Some of the finer things in life aren’t always the most expensive. For three women who live at Capital Mobile Home Estates, some of their greatest possessions are right outside their front door.
Although they don’t have much space, they have turned their yards into their own garden oasis — filled with their favorite flowers and plants — that they didn’t have to empty their pockets to create.
Upon entering Linda Flynn’s yard, you walk down a cobblestone path that not only serves as a walkway, but also a way to divert water during heavy rains.
The pathway leads to a beautiful arbor covered in purple and white clematis. A woman she worked for gave Linda the arbor.
“I garden on a dime,” Linda said. “I get flowers on clearance or grow them from seed.”
Linda’s yard is filled with impatiens, begonias, butterfly bushes, crape myrtle, elephant ears, knock out roses and more.
“I usually get flowers for holidays,” she said. “My kids know what to get me.”
Linda grows her own annuals from seed. After the flower dies off, she digs up the seed and puts it in her shed for the winter.
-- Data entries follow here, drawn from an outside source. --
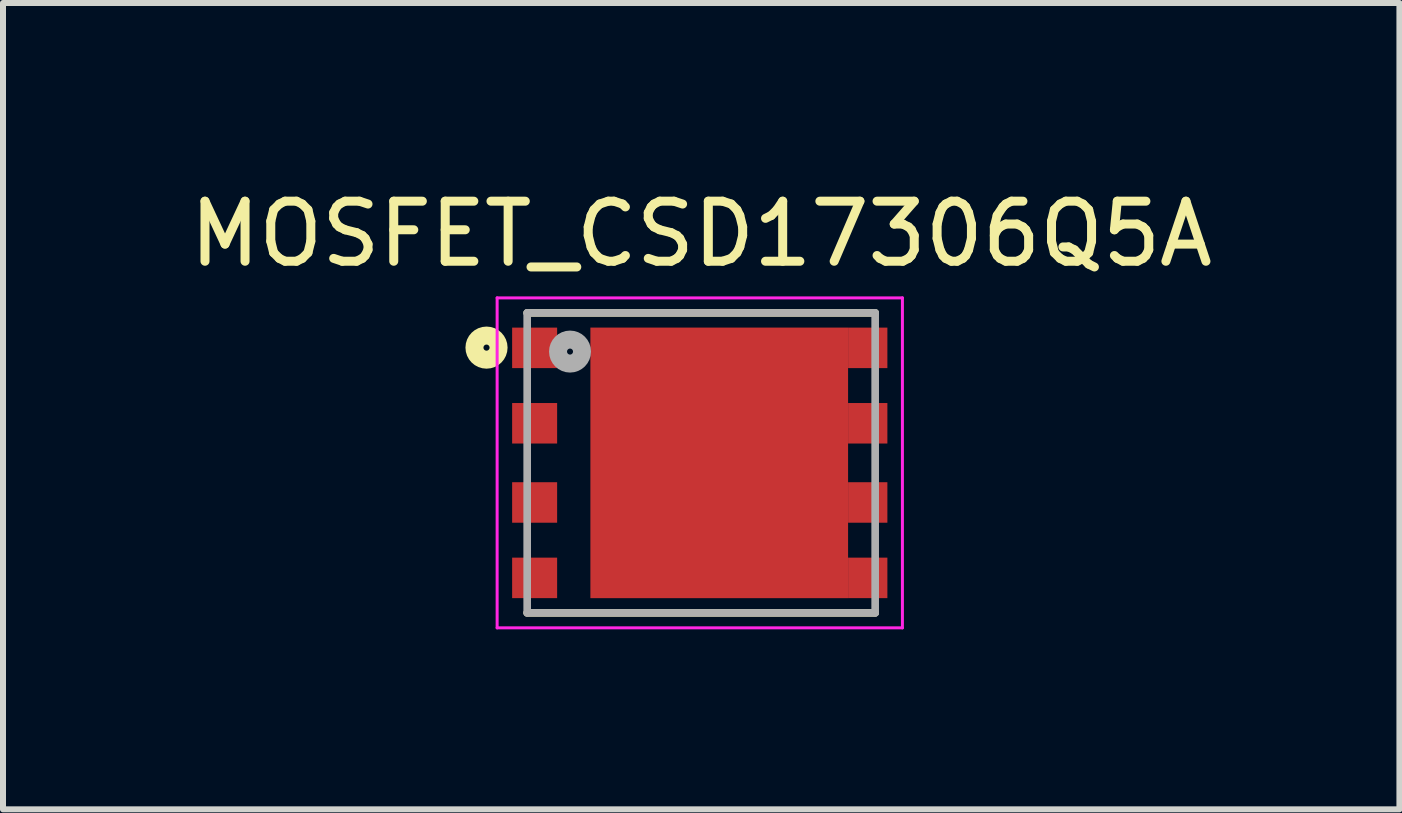
<source format=kicad_pcb>
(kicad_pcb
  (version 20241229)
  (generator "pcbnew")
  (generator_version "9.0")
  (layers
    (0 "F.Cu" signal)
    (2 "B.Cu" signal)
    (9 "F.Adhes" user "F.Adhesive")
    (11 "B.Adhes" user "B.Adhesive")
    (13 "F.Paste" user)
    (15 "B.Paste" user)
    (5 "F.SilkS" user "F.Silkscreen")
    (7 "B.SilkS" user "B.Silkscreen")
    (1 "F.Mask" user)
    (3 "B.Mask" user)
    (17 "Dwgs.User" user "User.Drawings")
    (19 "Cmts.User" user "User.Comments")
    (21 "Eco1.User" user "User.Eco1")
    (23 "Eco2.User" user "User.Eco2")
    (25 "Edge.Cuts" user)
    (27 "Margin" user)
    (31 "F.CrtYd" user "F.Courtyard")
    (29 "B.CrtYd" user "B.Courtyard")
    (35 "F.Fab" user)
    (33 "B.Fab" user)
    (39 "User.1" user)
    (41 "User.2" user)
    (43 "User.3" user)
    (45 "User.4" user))
  (footprint "MOSFET_CSD17306Q5A"
    (layer "F.Cu")
    (at 8.637 4.665)
    (property "Reference" "MOSFET_CSD17306Q5A" (at 0.00001 -3.816 0) (layer "F.SilkS") (effects (font (size 1.001 1.001) (thickness 0.15))))
    (attr smd)
    (fp_line (start -2.9 -2.5) (end 2.9 -2.5) (stroke (width 0.127) (type solid)) (layer "F.SilkS"))
    (fp_line (start -2.9 2.5) (end 2.9 2.5) (stroke (width 0.127) (type solid)) (layer "F.SilkS"))
    (fp_circle (center -3.578 -1.921) (end -3.527 -1.921) (stroke (width 0.3) (type solid)) (fill no) (layer "F.SilkS"))
    (fp_poly (pts (xy -3.031 1.667) (xy -2.526 1.667) (xy -2.526 2.171) (xy -3.031 2.171)) (stroke (width 0.01) (type solid)) (fill yes) (layer "F.Paste"))
    (fp_poly (pts (xy -3.03 -2.167) (xy -2.526 -2.167) (xy -2.526 -1.67) (xy -3.03 -1.67)) (stroke (width 0.01) (type solid)) (fill yes) (layer "F.Paste"))
    (fp_poly (pts (xy -3.027 -0.91) (xy -2.526 -0.91) (xy -2.526 -0.41) (xy -3.027 -0.41)) (stroke (width 0.01) (type solid)) (fill yes) (layer "F.Paste"))
    (fp_poly (pts (xy -3.026 0.41) (xy -2.526 0.41) (xy -2.526 0.91) (xy -3.026 0.91)) (stroke (width 0.01) (type solid)) (fill yes) (layer "F.Paste"))
    (fp_poly (pts (xy -1.411 0.31) (xy -0.174 0.31) (xy -0.174 1.883) (xy -1.411 1.883)) (stroke (width 0.01) (type solid)) (fill yes) (layer "F.Paste"))
    (fp_poly (pts (xy -1.409 -1.88) (xy -0.174 -1.88) (xy -0.174 -0.31) (xy -1.409 -0.31)) (stroke (width 0.01) (type solid)) (fill yes) (layer "F.Paste"))
    (fp_poly (pts (xy 0.327 0.31) (xy 1.911 0.31) (xy 1.911 1.882) (xy 0.327 1.882)) (stroke (width 0.01) (type solid)) (fill yes) (layer "F.Paste"))
    (fp_poly (pts (xy 0.327 -1.88) (xy 1.911 -1.88) (xy 1.911 -0.31) (xy 0.327 -0.31)) (stroke (width 0.01) (type solid)) (fill yes) (layer "F.Paste"))
    (fp_poly (pts (xy 2.527 -2.167) (xy 3.026 -2.167) (xy 3.026 -1.668) (xy 2.527 -1.668)) (stroke (width 0.01) (type solid)) (fill yes) (layer "F.Paste"))
    (fp_poly (pts (xy 2.528 0.41) (xy 3.026 0.41) (xy 3.026 0.91) (xy 2.528 0.91)) (stroke (width 0.01) (type solid)) (fill yes) (layer "F.Paste"))
    (fp_poly (pts (xy 2.528 -0.91) (xy 3.026 -0.91) (xy 3.026 -0.41) (xy 2.528 -0.41)) (stroke (width 0.01) (type solid)) (fill yes) (layer "F.Paste"))
    (fp_poly (pts (xy 2.531 1.667) (xy 3.026 1.667) (xy 3.026 2.172) (xy 2.531 2.172)) (stroke (width 0.01) (type solid)) (fill yes) (layer "F.Paste"))
    (fp_line (start -3.401 -2.75) (end 3.354 -2.75) (stroke (width 0.05) (type solid)) (layer "F.CrtYd"))
    (fp_line (start -3.401 2.75) (end -3.401 -2.75) (stroke (width 0.05) (type solid)) (layer "F.CrtYd"))
    (fp_line (start 3.354 -2.75) (end 3.354 2.75) (stroke (width 0.05) (type solid)) (layer "F.CrtYd"))
    (fp_line (start 3.354 2.75) (end -3.401 2.75) (stroke (width 0.05) (type solid)) (layer "F.CrtYd"))
    (fp_line (start -2.9 -2.5) (end 2.9 -2.5) (stroke (width 0.127) (type solid)) (layer "F.Fab"))
    (fp_line (start -2.9 2.5) (end -2.9 -2.5) (stroke (width 0.127) (type solid)) (layer "F.Fab"))
    (fp_line (start 2.9 -2.5) (end 2.9 2.5) (stroke (width 0.127) (type solid)) (layer "F.Fab"))
    (fp_line (start 2.9 2.5) (end -2.9 2.5) (stroke (width 0.127) (type solid)) (layer "F.Fab"))
    (fp_circle (center -2.186 -1.855) (end -2.136 -1.855) (stroke (width 0.3) (type solid)) (fill no) (layer "F.Fab"))
    (pad "1" smd rect (at 0.301 0) (size 4.295 4.51) (layers "F.Cu" "F.Mask" "B.Adhes"))
    (pad "1" smd rect (at 2.776 -1.917) (size 0.655 0.675) (layers "F.Cu" "F.Mask"))
    (pad "1" smd rect (at 2.776 -0.66) (size 0.655 0.675) (layers "F.Cu" "F.Mask"))
    (pad "1" smd rect (at 2.776 0.66) (size 0.655 0.675) (layers "F.Cu" "F.Mask"))
    (pad "1" smd rect (at 2.776 1.917) (size 0.655 0.675) (layers "F.Cu" "F.Mask"))
    (pad "2" smd rect (at -2.776 1.917) (size 0.75 0.675) (layers "F.Cu" "F.Mask"))
    (pad "3" smd rect (at -2.776 -1.917) (size 0.75 0.675) (layers "F.Cu" "F.Mask"))
    (pad "3" smd rect (at -2.776 -0.66) (size 0.75 0.675) (layers "F.Cu" "F.Mask"))
    (pad "3" smd rect (at -2.776 0.66) (size 0.75 0.675) (layers "F.Cu" "F.Mask")))
  (gr_rect
    (start -3 -3)
    (end 20.275 10.44)
    (stroke (width 0.1) (type default))
    (fill no)
    (layer "Edge.Cuts")))
</source>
“The cold won’t hurt it,” she said. “If it gets wet and freezes, then that is what kills the seed.”
Linda said a lot of what she has learned about gardening came from the Bible.
“It tells you to watch the moon,” she said. “When it’s a full moon, that’s when the water levels are the highest in the ground. It talks about the seasons — all kinds of science.”
One of her favorite features in her yard is a birdbath, which is surrounded by begonias.
“I love everything that services animals and anything that draws butterflies,” she said.
Janice Perry is another thrifty and talented gardener at Capital Mobile Home Estates.
“I buy discount at Lowe’s,” she said.
Janice said she goes to Lowe’s just about everyday to see what’s on sale. After the flowers fall off plants, Lowe’s will mark them down.
“I bought butterfly bushes for $1.50,” Janice said.
They will also put landscaping materials on sale, like bags of dirt and mulch that are torn.
She has several flowerbeds on her property. Each tends to serve a purpose.
One of her beds, which is long and narrow and filled with butterfly bushes and daylilies, serves a dual purpose. Not only is it pretty to look at, it also acts as a barrier to keep people from driving into a field from a dead-end road.
Another one of her beds is filled with flowers that attract hummingbirds. One of the main flowers in the bed is bee balm. Hummingbirds love the sweet nectar the flowers produce.
Janice also has several seating areas around her property, which she either bought second hand or scavenged from the side of the road.
“I like little places to sit at,” she said.
One of her finds from the side of the road is a little bike that serves as a planter. She also found window planters that she painted white.
Also surrounding her home, are many potted plants all with arrangements of flowers that she designed. One of her large pots is filled with pansies.
“I had some pansies that were dying so I put them all in one pot.”
Janice’s 20-year-old grandson Anthony Franks decided he wanted to try out his green thumb and planted a small vegetable garden in Janice’s backyard. He planted tomatoes, peppers, cucumbers, carrots, strawberries, cabbage and more.
Right now, the garden serves just his family, but he hopes to build it up big enough by next year so that he can sell some of his produce, he said.
The garden does seem to be a hit with his family, so much so that his mother has nicknamed him “Harvest Bub.”
Like Linda, Janice is also good at growing and reproducing plants. Along her driveway are three large bushes that she was able to grow from a twig she broke off of a bush on the property where Staxx BBQ is now.
“I liked those bushes,” she said. So, she broke off a twig and took it home and let it grow roots in a pot, and then she planted it.
That one twig has now grown into three large bushes. She also did that with her knockout rose bushes.
“If it’s green, you can grow it,” she said.
Another neighbor who has a green thumb is Marie Doss. She has lived at Capital Mobile Home Estates for 40 years.
Marie has several features in her yard including an antique bicycle and wagon wheel, and a water fountain all surrounded by her favorite flowers and plants.
She has peonies, knockout roses, hostas, hibiscus, crape myrtle, flowers she calls “pink buttercups” because that’s what her mother called them, and more. One of her most prized plants is her smoke tree.
“I was proud to get it,” Marie said. “It’s so pretty. It blossoms once a year and the flowers are smoky looking.”
Marie’s peonies are also special to her because when she was growing up in Beattyville, on Memorial Day she and her family would decorate the graves of their loved ones with the flower.
This year, Marie said she expanded her flowerbeds and had to use 90 bags of mulch.
“That’s the most I’ve ever had to use.”
Marie said her love of gardening must have come from her parents.
“My mom and dad were both green thumbs,” she said.
Marie said she will spend all summer out in her yard.
“I just enjoy doing it,” she said. “I like to look out and see what’s new each day — what’s bloomed.”